Although College senior Ayesha Mansukhani asserts that it is important to remind incoming freshmen about academic standards, she feels that the cards are degrading.
"It implies that I have different morals than what they put down," she said. "Instead of instilling values in me, it scared me. ... It was more like a threat."
College sophomore Emily Goldman thought it was good for the University to lay out its policy and hoped it would change people's behavior, but doubted that it actually would.
A number of students said they knew of others who had cheated at Penn and succeeded, and some who had been caught. Both Mansukhani and Engineering sophomore Laurie Duncan said that most of the cheating happens in group projects, when one or two people do most of the work for the entire group. Other methods of cheating noticed by Penn students include copying homework assignments, splitting problem sets to share the workload and changing around someone else's electronic assignment.
Duncan stressed that the cheating was sparse, though, and that some students only try to get ahead on small assignments.
"When it comes time to take the exams, people know their stuff," she said.
"There's no reason to cheat with the grade inflation here," College senior Nick Harris said.
Unlike some other universities that have honor codes, Penn has an integrity code. UHC Co-Chairwoman and College junior Rachel Kohn explained that in an honor code, students must turn in people they know are cheating, whereas in an integrity code they are not required to do so.

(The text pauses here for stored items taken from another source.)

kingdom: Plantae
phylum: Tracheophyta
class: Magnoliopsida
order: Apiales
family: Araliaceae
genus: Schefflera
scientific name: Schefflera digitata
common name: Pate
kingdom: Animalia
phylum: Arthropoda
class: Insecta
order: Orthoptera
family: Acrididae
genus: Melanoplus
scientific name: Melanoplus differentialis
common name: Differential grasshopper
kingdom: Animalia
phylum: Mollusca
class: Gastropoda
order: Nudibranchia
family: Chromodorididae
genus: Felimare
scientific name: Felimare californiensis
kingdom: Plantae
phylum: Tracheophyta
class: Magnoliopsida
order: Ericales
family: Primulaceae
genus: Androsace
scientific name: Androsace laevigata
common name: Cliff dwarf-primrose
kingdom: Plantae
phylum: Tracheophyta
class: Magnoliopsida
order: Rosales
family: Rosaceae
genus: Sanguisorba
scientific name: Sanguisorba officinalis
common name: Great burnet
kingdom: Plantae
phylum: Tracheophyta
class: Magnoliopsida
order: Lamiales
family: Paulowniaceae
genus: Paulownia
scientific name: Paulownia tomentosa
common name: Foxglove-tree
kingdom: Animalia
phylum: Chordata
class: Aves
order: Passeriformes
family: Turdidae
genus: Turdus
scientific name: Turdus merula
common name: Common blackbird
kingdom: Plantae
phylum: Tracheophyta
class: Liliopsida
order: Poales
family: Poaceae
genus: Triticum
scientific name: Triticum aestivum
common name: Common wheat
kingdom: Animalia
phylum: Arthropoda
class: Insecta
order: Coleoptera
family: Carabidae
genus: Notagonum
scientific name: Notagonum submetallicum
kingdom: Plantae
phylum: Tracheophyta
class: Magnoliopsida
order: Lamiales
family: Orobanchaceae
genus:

In addition, the punishment for violating an honor code is expulsion, while the punishment for violating an integrity code is usually suspension for a semester.
When asked if she would turn in someone for cheating, Duncan said that cheating on small assignments didn't bother her and that she would only say something for cheating on tests.
If you tattle, "you won't have the allies you'll need later in your college career," Duncan said.
The UHC also hosts programs during New Student Orientation, organizes Integrity Week and holds a high school conference in the spring.